我应该通过线性探测来实现我自己的哈希表,但是我在使用 remove 函数时遇到了问题。它无法正常工作,但我无法查明问题:
public void remove(Student s){
if(s==null) throw new NullPointerException("Student is null"); /*check if student is null*/
if (!contains(s)){ /*stop if students is not in table*/
throw new NullPointerException();
}
int i = hashFunction(s);
for(int j = 0; j<array.length; j++){
if(s.equals(array[j])){ /*found student*/
array[j]=null; /*delete student*/
break;
}
}
for(int k= i; k<array.length; k++){ /* find out if next element exists, if yes, move it to the gap of deleted student */
if(!(array[k]==null)){
int tempnext= hashFunction(array[k]);
if(i <= tempnext){
array[i]=array[tempnext];
}
}
}
}
我的调试器将此显示为输出,因此很明显我的方法存在表格中的空白问题:
Start:
Array-Indices: [ 0] [ 1] [ 2] [ 3] [ 4] [ 5] [ 6] [ 7]

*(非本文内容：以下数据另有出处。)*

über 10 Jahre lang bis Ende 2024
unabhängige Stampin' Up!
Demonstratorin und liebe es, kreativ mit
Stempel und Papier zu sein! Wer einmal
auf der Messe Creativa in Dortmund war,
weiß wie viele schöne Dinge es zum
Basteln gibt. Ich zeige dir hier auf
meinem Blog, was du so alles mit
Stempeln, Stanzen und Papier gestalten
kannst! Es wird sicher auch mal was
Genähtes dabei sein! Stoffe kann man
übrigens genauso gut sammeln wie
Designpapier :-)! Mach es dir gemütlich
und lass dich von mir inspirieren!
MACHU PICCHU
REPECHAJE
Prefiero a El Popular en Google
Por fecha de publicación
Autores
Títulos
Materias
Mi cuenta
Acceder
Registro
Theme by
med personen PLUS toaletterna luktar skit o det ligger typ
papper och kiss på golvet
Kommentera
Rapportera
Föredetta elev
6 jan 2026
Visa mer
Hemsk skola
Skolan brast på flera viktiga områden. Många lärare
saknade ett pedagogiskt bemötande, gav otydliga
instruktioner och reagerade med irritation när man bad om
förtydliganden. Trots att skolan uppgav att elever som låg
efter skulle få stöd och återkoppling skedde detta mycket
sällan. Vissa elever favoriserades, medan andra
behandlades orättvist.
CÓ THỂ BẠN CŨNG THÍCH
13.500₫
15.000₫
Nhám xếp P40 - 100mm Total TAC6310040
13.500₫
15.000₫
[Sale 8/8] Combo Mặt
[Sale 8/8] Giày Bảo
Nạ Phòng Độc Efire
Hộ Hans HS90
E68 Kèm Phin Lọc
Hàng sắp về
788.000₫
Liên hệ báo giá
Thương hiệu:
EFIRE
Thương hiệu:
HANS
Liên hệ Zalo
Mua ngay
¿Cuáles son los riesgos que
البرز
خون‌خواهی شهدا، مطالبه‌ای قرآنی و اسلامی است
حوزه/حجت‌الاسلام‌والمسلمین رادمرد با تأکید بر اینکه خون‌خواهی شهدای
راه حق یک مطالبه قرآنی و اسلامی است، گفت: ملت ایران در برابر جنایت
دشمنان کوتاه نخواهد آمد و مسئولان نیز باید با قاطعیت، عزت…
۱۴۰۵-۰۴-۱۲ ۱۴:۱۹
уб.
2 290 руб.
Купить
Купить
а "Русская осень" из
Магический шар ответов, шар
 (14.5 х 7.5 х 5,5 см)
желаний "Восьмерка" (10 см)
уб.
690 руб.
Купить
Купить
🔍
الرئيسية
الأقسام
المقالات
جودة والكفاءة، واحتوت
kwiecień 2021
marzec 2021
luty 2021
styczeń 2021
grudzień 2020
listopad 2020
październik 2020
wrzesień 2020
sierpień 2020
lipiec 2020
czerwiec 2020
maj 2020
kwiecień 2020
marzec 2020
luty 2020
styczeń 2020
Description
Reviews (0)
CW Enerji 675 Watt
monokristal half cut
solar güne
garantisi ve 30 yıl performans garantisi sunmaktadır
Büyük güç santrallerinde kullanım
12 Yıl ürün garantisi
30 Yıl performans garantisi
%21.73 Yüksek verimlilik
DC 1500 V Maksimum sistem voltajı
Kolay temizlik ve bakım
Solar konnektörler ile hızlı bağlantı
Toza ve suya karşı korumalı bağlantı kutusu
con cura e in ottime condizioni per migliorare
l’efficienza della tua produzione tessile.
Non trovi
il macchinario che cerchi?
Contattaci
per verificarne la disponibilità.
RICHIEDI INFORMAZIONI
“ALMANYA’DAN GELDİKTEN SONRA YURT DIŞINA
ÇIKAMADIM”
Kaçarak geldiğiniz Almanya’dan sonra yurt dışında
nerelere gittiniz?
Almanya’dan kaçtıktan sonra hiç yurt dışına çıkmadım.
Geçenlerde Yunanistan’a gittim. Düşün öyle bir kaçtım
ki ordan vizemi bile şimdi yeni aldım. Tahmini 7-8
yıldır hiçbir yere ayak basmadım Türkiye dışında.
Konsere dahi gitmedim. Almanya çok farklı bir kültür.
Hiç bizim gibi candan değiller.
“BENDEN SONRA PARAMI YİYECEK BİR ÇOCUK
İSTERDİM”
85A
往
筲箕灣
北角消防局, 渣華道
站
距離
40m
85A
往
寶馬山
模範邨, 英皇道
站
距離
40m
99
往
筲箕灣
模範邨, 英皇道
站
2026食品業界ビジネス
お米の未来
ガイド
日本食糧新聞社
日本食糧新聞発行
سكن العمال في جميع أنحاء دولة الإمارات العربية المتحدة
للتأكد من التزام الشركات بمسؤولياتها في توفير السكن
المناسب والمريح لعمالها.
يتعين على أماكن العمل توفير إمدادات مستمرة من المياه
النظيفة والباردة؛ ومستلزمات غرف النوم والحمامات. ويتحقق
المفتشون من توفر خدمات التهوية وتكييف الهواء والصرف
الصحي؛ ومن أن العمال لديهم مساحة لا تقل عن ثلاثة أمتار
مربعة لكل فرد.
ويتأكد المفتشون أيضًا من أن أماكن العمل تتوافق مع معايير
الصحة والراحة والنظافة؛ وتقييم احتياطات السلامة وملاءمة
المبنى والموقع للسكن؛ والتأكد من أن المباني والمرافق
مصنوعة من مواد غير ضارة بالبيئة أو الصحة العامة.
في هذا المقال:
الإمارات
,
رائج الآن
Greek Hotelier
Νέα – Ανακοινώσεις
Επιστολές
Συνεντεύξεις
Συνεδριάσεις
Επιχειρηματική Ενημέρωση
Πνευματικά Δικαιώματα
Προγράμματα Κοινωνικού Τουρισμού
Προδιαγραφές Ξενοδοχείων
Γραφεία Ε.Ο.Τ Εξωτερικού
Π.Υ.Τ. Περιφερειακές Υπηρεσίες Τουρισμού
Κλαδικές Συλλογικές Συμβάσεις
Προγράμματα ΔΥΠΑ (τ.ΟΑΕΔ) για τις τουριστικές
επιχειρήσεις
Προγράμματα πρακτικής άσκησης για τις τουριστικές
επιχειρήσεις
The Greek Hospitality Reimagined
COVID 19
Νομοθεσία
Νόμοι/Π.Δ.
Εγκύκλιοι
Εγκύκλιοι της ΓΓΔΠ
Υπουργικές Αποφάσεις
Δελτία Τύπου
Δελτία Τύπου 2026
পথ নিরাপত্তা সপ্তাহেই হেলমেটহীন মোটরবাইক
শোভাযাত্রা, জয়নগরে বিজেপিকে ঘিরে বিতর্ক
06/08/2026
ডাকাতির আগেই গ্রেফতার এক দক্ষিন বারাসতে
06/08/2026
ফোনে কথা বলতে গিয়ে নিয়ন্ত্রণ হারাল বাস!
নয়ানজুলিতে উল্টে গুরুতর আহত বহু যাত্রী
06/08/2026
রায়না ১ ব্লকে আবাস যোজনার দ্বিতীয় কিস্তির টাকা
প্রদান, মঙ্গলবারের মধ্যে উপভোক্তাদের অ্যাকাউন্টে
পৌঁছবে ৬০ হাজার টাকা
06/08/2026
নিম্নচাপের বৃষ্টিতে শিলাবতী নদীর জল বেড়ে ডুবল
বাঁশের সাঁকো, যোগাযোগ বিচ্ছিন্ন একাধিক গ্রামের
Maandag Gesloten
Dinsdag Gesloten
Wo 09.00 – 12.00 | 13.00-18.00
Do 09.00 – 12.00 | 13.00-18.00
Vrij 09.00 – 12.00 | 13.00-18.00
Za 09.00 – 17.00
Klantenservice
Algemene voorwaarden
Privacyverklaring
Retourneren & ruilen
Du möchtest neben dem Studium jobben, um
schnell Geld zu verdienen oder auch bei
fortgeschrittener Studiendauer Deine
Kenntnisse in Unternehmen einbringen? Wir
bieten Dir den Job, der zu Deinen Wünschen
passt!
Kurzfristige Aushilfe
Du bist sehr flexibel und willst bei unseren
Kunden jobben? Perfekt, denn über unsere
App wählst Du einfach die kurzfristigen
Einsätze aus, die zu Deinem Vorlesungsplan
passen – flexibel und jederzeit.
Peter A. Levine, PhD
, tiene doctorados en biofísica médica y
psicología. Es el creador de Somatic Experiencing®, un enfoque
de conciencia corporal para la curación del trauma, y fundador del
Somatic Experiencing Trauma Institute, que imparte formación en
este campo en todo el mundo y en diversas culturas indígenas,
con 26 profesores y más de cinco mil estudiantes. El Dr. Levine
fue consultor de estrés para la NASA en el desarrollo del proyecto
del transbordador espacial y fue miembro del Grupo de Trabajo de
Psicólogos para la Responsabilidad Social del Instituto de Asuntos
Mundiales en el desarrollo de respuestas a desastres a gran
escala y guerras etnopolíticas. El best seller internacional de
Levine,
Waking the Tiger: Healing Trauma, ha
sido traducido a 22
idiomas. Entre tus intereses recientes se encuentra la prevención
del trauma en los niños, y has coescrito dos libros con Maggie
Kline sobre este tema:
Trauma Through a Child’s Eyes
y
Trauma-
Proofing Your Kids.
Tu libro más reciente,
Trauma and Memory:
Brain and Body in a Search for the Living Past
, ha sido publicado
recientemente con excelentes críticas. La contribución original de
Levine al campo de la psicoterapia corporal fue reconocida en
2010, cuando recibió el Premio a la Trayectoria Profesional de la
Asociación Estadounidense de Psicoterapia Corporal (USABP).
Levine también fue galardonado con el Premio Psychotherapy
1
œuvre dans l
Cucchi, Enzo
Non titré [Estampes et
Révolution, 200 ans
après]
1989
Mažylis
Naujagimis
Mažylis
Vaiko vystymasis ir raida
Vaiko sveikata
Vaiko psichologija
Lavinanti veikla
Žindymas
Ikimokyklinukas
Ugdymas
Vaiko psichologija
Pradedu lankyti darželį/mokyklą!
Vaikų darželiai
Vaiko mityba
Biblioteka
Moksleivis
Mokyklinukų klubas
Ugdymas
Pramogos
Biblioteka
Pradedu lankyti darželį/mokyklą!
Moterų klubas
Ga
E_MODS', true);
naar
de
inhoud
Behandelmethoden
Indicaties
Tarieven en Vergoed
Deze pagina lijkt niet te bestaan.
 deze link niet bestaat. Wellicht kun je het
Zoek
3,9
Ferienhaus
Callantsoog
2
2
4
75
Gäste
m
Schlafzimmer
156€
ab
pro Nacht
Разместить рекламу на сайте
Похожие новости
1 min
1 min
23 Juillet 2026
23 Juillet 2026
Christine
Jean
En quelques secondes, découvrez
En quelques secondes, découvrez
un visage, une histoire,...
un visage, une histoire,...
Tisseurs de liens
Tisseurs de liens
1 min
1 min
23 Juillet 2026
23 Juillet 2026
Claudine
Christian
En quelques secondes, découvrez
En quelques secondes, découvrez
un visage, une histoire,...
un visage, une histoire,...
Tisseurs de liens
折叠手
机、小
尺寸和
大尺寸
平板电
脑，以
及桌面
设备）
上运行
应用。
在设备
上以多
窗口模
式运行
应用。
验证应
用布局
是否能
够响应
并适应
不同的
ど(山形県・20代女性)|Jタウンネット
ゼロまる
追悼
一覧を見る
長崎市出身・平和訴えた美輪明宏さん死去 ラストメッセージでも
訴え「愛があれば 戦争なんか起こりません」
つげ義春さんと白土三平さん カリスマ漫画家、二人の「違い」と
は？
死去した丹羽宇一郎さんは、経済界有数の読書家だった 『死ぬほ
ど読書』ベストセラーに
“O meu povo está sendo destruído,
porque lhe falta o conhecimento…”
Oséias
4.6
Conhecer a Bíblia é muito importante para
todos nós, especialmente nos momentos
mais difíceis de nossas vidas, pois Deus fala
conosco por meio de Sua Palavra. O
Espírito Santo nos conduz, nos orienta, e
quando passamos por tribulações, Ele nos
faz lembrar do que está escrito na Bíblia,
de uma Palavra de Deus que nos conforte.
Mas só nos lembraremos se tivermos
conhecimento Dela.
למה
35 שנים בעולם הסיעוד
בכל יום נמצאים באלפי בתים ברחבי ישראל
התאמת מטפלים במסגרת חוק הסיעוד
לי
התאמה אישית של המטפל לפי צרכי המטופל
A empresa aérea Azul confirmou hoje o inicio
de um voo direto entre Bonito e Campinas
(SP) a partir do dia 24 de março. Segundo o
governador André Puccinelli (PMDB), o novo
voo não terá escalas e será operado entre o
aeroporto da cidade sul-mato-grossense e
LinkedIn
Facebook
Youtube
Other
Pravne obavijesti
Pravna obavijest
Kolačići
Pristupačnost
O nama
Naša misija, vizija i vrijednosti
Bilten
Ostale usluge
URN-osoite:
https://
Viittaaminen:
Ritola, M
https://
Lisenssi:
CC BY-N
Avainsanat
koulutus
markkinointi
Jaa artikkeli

Hash-Values: [ 6] [ 1] [__] [ 6] [ 0] [ 5] [ 3] [ 0]
Number: [ 9] [ 6] [__] [ 2] [ 3] [ 4] [ 5] [ 8]
Removing s6
Array-Indices: [ 0] [ 1] [ 2] [ 3] [ 4] [ 5] [ 6] [ 7]
Hash-Values: [ 6] [ 6] [__] [ 6] [ 0] [ 5] [ 3] [ 0]
Number: [ 9] [ 2] [__] [ 2] [ 3] [ 4] [ 5] [ 8]
Removing s5
Array-Indices: [ 0] [ 1] [ 2] [ 3] [ 4] [ 5] [ 6] [ 7]
Hash-Values: [ 6] [ 6] [__] [ 5] [ 0] [ 5] [__] [ 0]
Number: [ 9] [ 2] [__] [ 4] [ 3] [ 4] [__] [ 8]
提前感谢您的帮助!